Nepotism are a very eclectic group from South Carolina, taking the best parts out of 90’s punk, modern rock, metal and more, to make a distinct alt-metal sound. The five track EP jumps all around, making sure each song is unique, nearly all of which are successful. What makes Nepotism immediately attractive is the catchy quality of their music. While a lot of louder guitar-based alternative bands aim for discord and noise, Nepotism look for harmonies and memorable rhythms within volume.
The album’s stand out is “New American Drugs,” the most punk-influenced of the five songs. The song has a speedy and relentless central guitar rhythm, that’s equal parts funky, catchy and angry. It wouldn’t sound out of place on your favorite 90’s throwback radio station, but that doesn’t mean it sounds old. Closer “Nobody Knows” is another great track, in the same vein. It’s ferocious and non-stop, but still comfortably accessible.

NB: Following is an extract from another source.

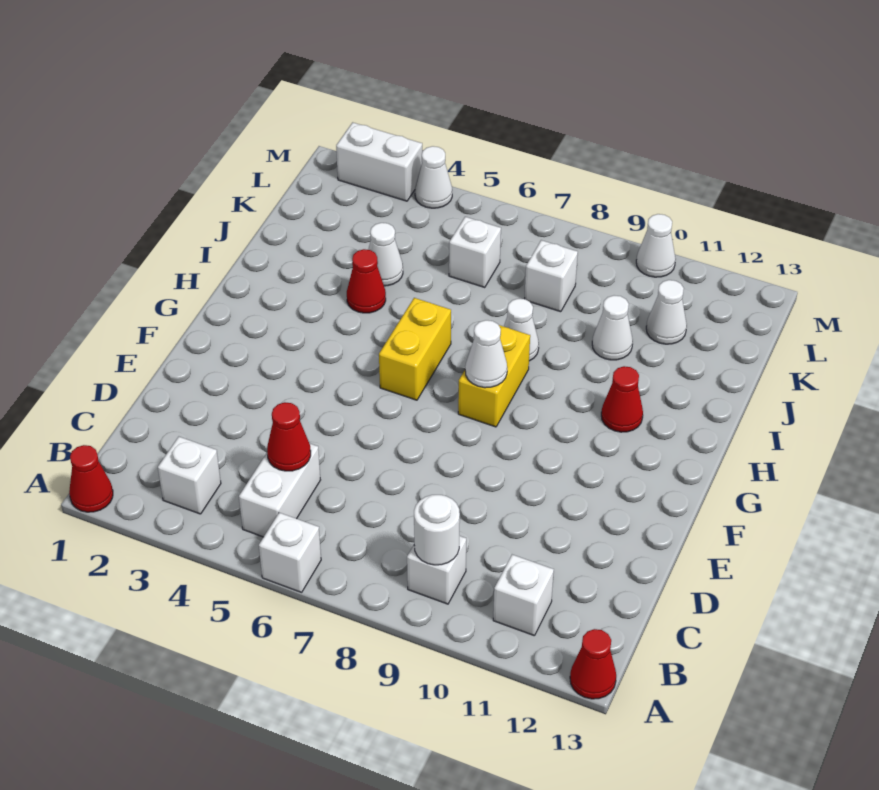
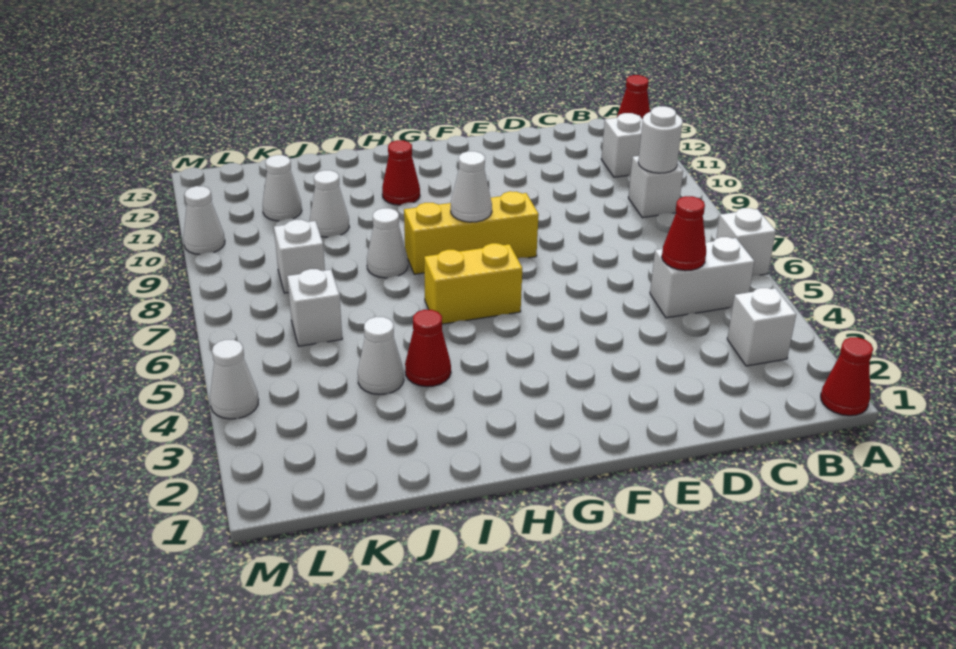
yellow 1x2 brick [458,325,530,427] -> yellow 1x3 brick [404,191,539,274]
white 1x2 brick [336,122,422,201] -> none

The song is nuzzled in rock radio – fit for radio, but not fit for all of radio’s audience.
“In Disguise” might be the only weak song on the EP. It is the EP’s slow song (hesitate to call it a ‘ballad’) and although it’s a completely successful song in it’s own right, it sounds a little too close to 311’s “Amber,” in many ways. It also suffers from being placed too early on the EP. As the second song, it kills the momentum brought up from strong opener “Let It Out.” All that said, those criticisms are easy to ignore, and I found myself humming on the second listen.
Nepotism are like many alt-rock bands today, taking their inspirations from eclectic groups and genres. This EP shows hints of Incubus, Tool, the Stone Roses and many 90’s alt-rock bands. While those bands all created molds and became victims of their own product, bands like Nepotism are using the molds made by everyone from 311 to Green River and turning them on their heads. “Black Sheep” is five songs that are definitely recorded by the same band, but really don’t sound alike. And that makes for a pretty unique release.
The album can be streamed and downloaded here.
If you like this, try: Pissed Jeans’ “Honeys.” Not really all that related, but there were certain moments where I was reminded of the post-rock band’s excellent (and equally diverse) new LP.